Negli ultimi tempi, tuttavia, il declino dei professori è divenuto più rapido. Non solo per inerzia, ma per "progetto" – dichiarato, senza infingimenti e senza giri di parole. Basta valutare le risorse destinate alla scuola e ai docenti dalle finanziarie. Basta ascoltare gli echi dei programmi di governo. Che prevedono riduzioni consistenti (di personale, ma anche di reddito): alle medie, alle superiori, all’università. Meno insegnanti, quindi. Mentre i fondi pubblici destinati alla ricerca e all’insegnamento calano di continuo. Dovrebbe subentrare il privato. Che, però, in generale se ne guarda bene. Ad eccezione delle Fondazioni bancarie. Che tanto private non sono. D’altra parte, chissenefrega. I professori, come tutti gli statali, sono una banda di fannulloni. O almeno: una categoria da tenere sotto controllo, perché spesso disamorati e impreparati. Maledetti professori. Soprattutto del Sud. Soprattutto della scuola pubblica. E – si sa – gran parte dei professori sono statali e meridionali.

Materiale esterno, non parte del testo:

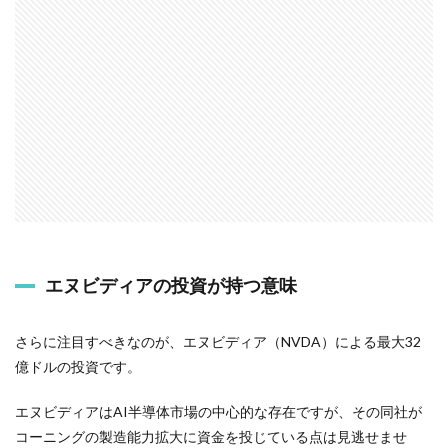
エヌビディアの投資が持つ意味
さらに注目すべきなのが、エヌビディア（NVDA）による最大32
億ドルの投資です。
エヌビディアはAI半導体市場の中心的な存在ですが、その同社が
コーニングの製造能力拡大に資金を投じている点は見逃せませ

Maledetti professori. Responsabili di questa generazione senza qualità e senza cultura. Senza valori. Senza regole. Senza disciplina. Mentre i genitori, le famiglie, i predicatori, i media, gli imprenditori. Loro sì che il buon esempio lo danno quotidianamente. Partecipi e protagonisti di questa società (in)civile. Ordinata, integrata, ispirata da buoni principi e tolleranza reciproca. Per non parlare del ceto politico. Pronto a supplire alle inadempienze e ai limiti della scuola. Guardate la nuova ministra: appena arrivata, ha già deciso di attribuire un ruolo determinante al voto in condotta. Con successo di pubblico e di critica.
Maledetti professori. Pretendono di insegnare in una società dove nessuno – o quasi – ritiene di aver qualcosa da imparare. Pretendono di educare in una società dove ogni categoria, ogni gruppo, ogni cellula, ogni molecola ritiene di avere il monopolio dei diritti e dei valori. Pretendono di trasmettere cultura in una società dove più della cultura conta il culturismo. Più delle conoscenze: i muscoli. Più dell’informazione critica: le veline. Una società in cui conti – anzi: esisti – solo se vai in tivù. Dove puoi dire la tua, diventare "opinionista" anche (soprattutto?) se non sai nulla. Se sei una "pupa ignorante", un tronista o un "amico" palestrato, che legge solo i titoli della stampa gossip. Una società dove nessuno ritiene di aver qualcosa da imparare. E non sopporta chi pretende – per professione – di aver qualcosa da insegnare agli altri. Dunque, una società senza "studenti". Perché dovrebbe aver bisogno di docenti?
Maledetti professori. Non servono più a nulla. Meglio abolirli per legge. E mandarli, finalmente, a lavorare.